I would simply word it like that, "I'm glad you are interested in the work I do, but when you join these companies, we sign contracts, and are not supposed to discuss our work. You can check out the Mystery Shopper Forum and there are posts on there that list the various companies, and you can simply sign up with the ones you want to try." Leave it at that. If she asks further questions, you do not owe an explanation.

There is the truth.
Then there is the right thing to say.
@MsJudi wrote:

Over the years, several friends and acquaintances have asked direction and assistance with shopping. After spending a great deal of my time trying to help some of them, the only one who was successful was my daughter-in-law.
I have nieces and nephews of varying ages. But lately, I have been taking my youngest niece on some of the shops where it's allowed. She tags along just to tag along, but she's very natural and easy-going about it. Her memory and recall is excellent! Maybe it's something she'll have an interest in down the road.
I've told many family and friends that I mystery shop. Some have shown some interest. I've referred them to this forum. Not one has checked it out.
Keep in mind the person who helped a friend who lived far enough away to not be competition. Except that friend told another person who did become competition.
The only people that know I mystery shop are my wife and my two kids

In fact, my wife has helped me on several shops where I have to bring an adult.
I am absolutely not a territorial IC. I have mentioned names of merchandising companies to people who, it seemed to me, would complete the work as requested and please the MSC's and clients. Someone told me about a big company, and I appreciated that. But to each their own.

Bach is not noise, Madam. (Robert, in Two's Company)
When my son wanted to tell someone local about mystery shopping I told him not to give them any information at all. Or if he thinks he has a chance with the girl, just give her enough information to get her started with a company that we don't work with. Like Trendsource, Cirrus or Coyle.. I've told him multiple times not to create any more competition for jobs than we already have.
I helped a friend in another market get started and it was just a headache. She didn't really have the mindset to be an independent contractor and couldn't truly commit to the jobs time-wise. She got frustrated at me when it came to searching for jobs. Overall, it was a small nightmare.

She would continually say how "lucky" I was when it came to landing good jobs but didn't really understand that it was a lot of work searching for jobs, scheduling them, tracking them and the associated mileage and payment. Of course there's a small element of luck but work created most of my "luck."

I have other friends and family who have expressed interest, also in different areas, and I have written up tons of info and none of them have acted on it.

I think most people have the view of mystery shopping like the romantic way it's portrayed - eat for free, shop for free, etc. and don't understand the work involved in it.

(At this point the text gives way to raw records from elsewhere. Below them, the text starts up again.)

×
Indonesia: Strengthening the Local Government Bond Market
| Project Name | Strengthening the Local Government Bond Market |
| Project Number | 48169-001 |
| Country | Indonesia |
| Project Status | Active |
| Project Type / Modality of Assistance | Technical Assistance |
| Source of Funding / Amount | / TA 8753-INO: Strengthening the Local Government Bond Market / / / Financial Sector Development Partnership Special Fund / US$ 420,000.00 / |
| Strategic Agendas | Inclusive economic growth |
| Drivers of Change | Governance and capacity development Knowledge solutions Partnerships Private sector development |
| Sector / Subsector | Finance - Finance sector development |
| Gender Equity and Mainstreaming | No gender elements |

All of that to say - I agree with throwing the friend a bone with a company that you don't work much with and see if they go anywhere with it. And as others have said, you likely didn't have anyone helping you, I know I didn't. It's the kind of thing you need to be a bit of a self starter on. If one doesn't have that characteristic, they probably won't make it anyway.
I guess it's kind of like referring people for open job positions. If it's not someone you know well, but just know through someone, it might depend on the type of work the person is seeking.

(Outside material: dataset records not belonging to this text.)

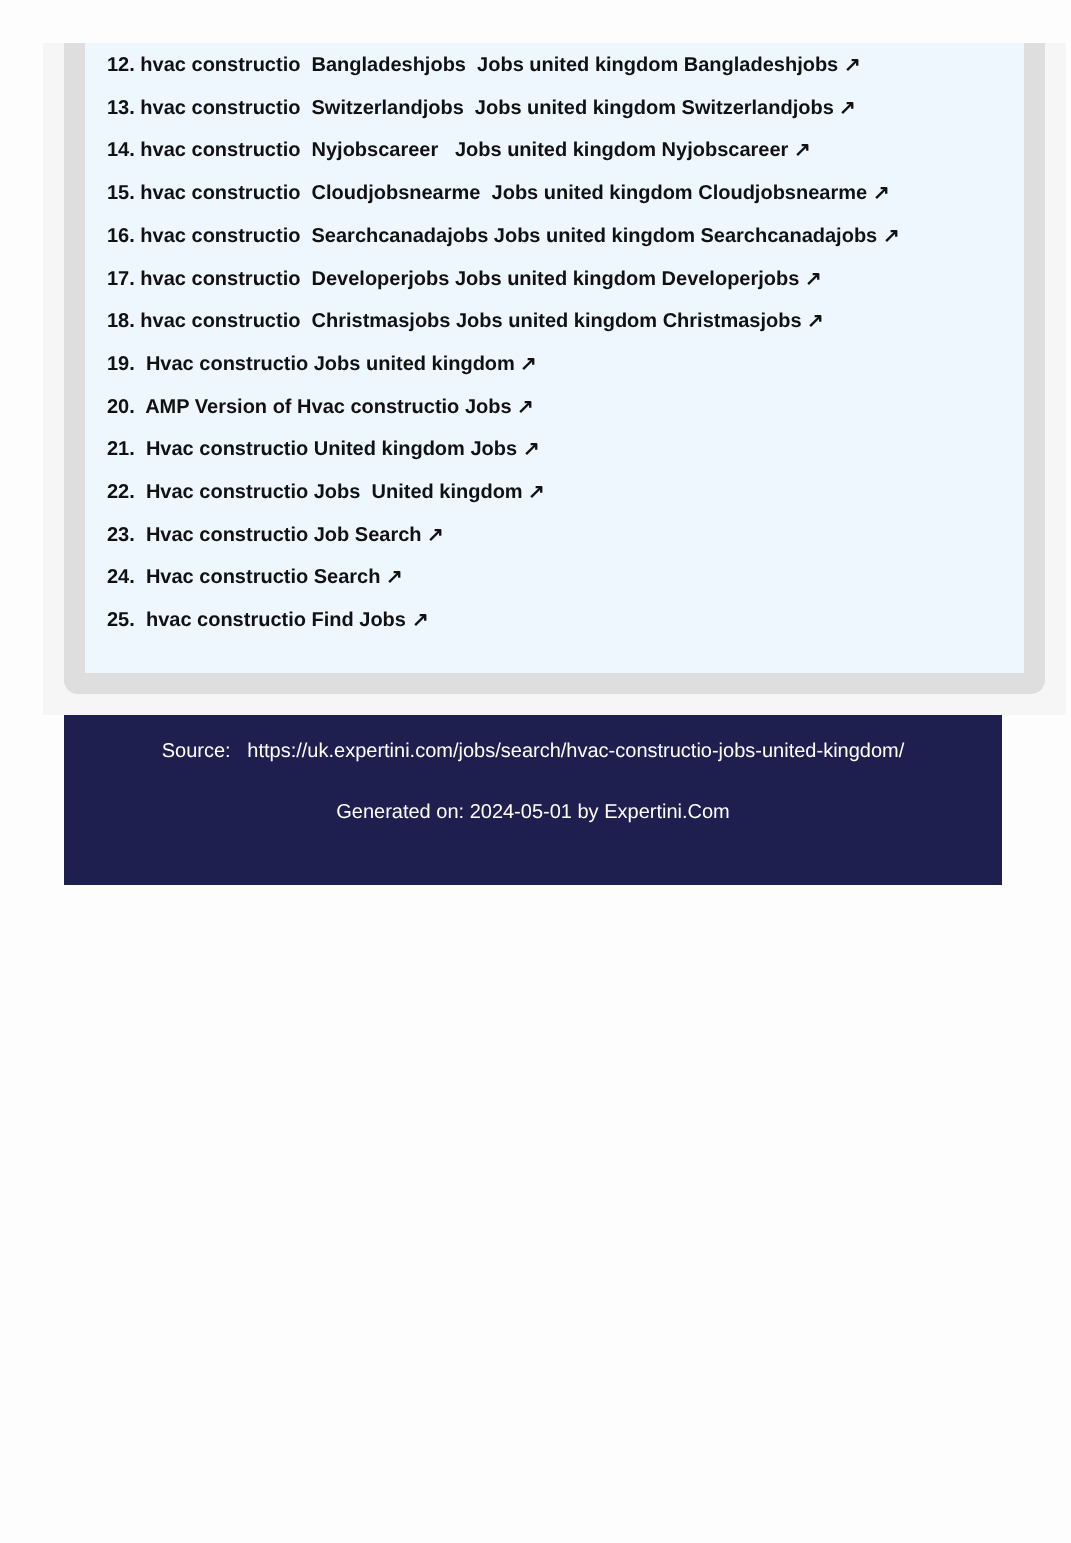12. hvac constructio Bangladeshjobs Jobs united kingdom Bangladeshjobs ↗
13. hvac constructio Switzerlandjobs Jobs united kingdom Switzerlandjobs ↗
14. hvac constructio Nyjobscareer Jobs united kingdom Nyjobscareer ↗
15. hvac constructio Cloudjobsnearme Jobs united kingdom Cloudjobsnearme ↗
16. hvac constructio Searchcanadajobs Jobs united kingdom Searchcanadajobs ↗
17. hvac constructio Developerjobs Jobs united kingdom Developerjobs ↗
18. hvac constructio Christmasjobs Jobs united kingdom Christmasjobs ↗
19. Hvac constructio Jobs united kingdom ↗
20. AMP Version of Hvac constructio Jobs ↗
21. Hvac constructio United kingdom Jobs ↗
22. Hvac constructio Jobs United kingdom ↗
23. Hvac constructio Job Search ↗
24. Hvac constructio Search ↗
25. hvac constructio Find Jobs ↗
Source: https://uk.expertini.com/jobs/search/hvac-constructio-jobs-united-kingdom/
Generated on: 2024-05-01 by Expertini.Com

But if it's someone you know well and think would be a good fit, you could try to match them with a MSC that suits them and what they're looking for.
I have only had a few occasions where a friend has asked specifically about mystery shopping. Most of my close friends know I mystery shop. To be truthful I do not think the majority of them would be successful in this due to a variety of personality traits such as little patience, not good at attention to detail, not a good time budgeter etc. so I have stressed the parts of the jobs that require these things with targeted examples. For a few I have told them if they are serious they should talk to me before starting out so I can explain the pitfalls and warn them not to accept any jobs they see on places like Craigslist. I mention scam companies etc. but still two people have actually answered some of those ads. Fortunately they told me the specifics before accepting the offers. But that has scared them away.
For those who still seem interested I tell them to sign up for one specific company that does lower pay but easy jobs so they can try it out. No one has yet. Since bonuses here are few and far between I have little to lose and a friend to compare notes with if they become a mystery shopper.
A friend of a friend was telling me about how they just got a mystery shopping offer that came with a big check for them to use to buy gift cards. I told them that it was definitely a scam. They asked how I was so sure. I told them I was a full-time mystery shopper, and that was not how it worked. They looked at me like I said I was from Mars, and said I was obviously wrong because the check came by Federal Express, and they intended to go through with it. I just let it go, being pretty sure they didn't have a bank account and no one was going to cash the check for them.

Edited 2 time(s). Last edit at 10/24/2024 10:05PM by mystery2me.
My sister knows someone who takes my TXRH and 5G shops "just for fun" at I'm guessing base.. I cant tell her to tell her friend to stop. Right?